Three Whitehorse athletes competed at the 25th annual World Senior Games last week in St. George, Utah, and none left empty-handed.

Cyclists Michael McCann and Bill Curtis, and athletics competitor Tom Parlee, collected a total of six medals.

“Over the last two or three years, I’ve managed to come back with two or three medals each time,” said McCann, who was making his 12th appearance at the Games.

This year was no different.

Competing in expert men’s 60-64 division, McCann finished his stay in Utah winning gold in a 62-kilometre road race on Friday, crossing the finish line one second ahead of second place at one hour, 45 minutes and 27 seconds. McCann, who won two silvers at the 2010 Games, had to withdraw from the road race with a broken derailleur last summer.

[image2]

“It’s a very difficult course; it climbs for about three quarters of it,” said McCann. “It’s climbing, climbing, and then the last third of the race is a lot of fast downhill. On the one big downhill, which is about a five-kilometre stretch ... there were six of us at the front going down this big downhill. I was approaching 78 kilometres an hour on the downhill, was going around the bends, so it was kind of exciting.”

McCann also won a silver in the 40-kilometre individual time trial after winning a bronze in the hill climb at the start of the week. With Yukon’s cycling season long over by the start of the Games, it’s not unusual for results to improve with each race.

“I think what we always struggle with is there’s quite a gap between our last races (in Whitehorse) and our first races in St. George,” said McCann. “It’s almost six weeks, so it takes a little bit of time to get back into racing mode.”

Curtis, cycling in men’s 55-59 Division 2, also finished with his best result, capturing bronze in the road race at 1:56:45, surpassing his previous personal best time for the distance by over four minutes.

“There are a lot of fast old farts down there,” said Curtis. “Out of 55 riders, there were 25 that broke an hour - that broke 60 minutes for 40 kilometres.

“It was a really good way to end the season: to have two really good rides, to finish off and go, ‘That was good, all that training paid off.’”

Curtis, who won a bronze last year at the Games, also took sixth in the hill climb and fourth in the 40-kilometre time trial at 1:06:50 last week.

“The competition seems to get stiffer every year,” said Curtis. “It’s a great event to go to - it’s inspiring.
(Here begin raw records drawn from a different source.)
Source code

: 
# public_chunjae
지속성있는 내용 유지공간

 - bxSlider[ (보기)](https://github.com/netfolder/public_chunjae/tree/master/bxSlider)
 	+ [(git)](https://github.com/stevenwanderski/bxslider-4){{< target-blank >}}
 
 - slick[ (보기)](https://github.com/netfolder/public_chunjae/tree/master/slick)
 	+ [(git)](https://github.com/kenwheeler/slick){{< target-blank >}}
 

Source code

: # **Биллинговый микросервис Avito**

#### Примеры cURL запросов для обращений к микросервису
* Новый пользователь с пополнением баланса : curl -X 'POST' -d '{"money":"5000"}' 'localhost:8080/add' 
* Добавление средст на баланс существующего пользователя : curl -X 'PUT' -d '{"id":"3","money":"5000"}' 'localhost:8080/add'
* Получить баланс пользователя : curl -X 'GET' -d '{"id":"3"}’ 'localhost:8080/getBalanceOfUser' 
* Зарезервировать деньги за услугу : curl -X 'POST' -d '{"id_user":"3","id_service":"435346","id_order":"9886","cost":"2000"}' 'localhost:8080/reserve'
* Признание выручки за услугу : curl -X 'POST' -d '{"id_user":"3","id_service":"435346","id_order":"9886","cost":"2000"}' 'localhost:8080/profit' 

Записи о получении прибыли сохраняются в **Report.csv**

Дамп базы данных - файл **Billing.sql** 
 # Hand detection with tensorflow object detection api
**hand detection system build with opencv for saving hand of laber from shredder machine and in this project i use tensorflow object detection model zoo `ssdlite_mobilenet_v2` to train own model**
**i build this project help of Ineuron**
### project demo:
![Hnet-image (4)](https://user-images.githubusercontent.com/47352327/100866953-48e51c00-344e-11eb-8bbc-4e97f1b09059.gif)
Just when you’re feeling down about your own abilities, you go down there and you see these 70-75 (year-olds) - even a 90-year-old - competing, and you go, ‘Wow, I’ve got another 20, 30 years to go yet.’ The skill level of these 50- to 80-year-olds is great to see.”

Competing in men’s 60-64 years division, Parlee captured a silver in the shot put, throwing 9.79 metres, and a bronze in the discus, reaching 32.66 metres. He also finished sixth in the javelin at 25.62 metres.

Parlee, who could not be reached for comment, won three medals at the 2010 Canada 55+ Games in Brockville, Ontario.

McCann, unlike Curtis, also competed in a criterium race at the old St. George airport on Thursday. Cycling down one runway and up another, with the taxiways completing the loop, heavy winds forced racers to pay close attention to their competitors or risk being dropped.

“The wind was blowing about 40 miles an hour straight down the runway, so we’d come up into the wind, go around and we were going about 58 kilometres an hour down the back runway,” said McCann, who didn’t finish. “With that kind of scenario, you had to be really astute to be in the right position when you come back around into the wind with the group. If you allow any type of gap to happen, you’re toast.

“I have never been accused of being astute. On the fifth lap I got behind this guy and I realized he had fallen off the main group. So I went around him into the wind and there was no way I was going to catch this group.”

Overall placements for the cycling had not been calculated by the Huntsman Games by press time.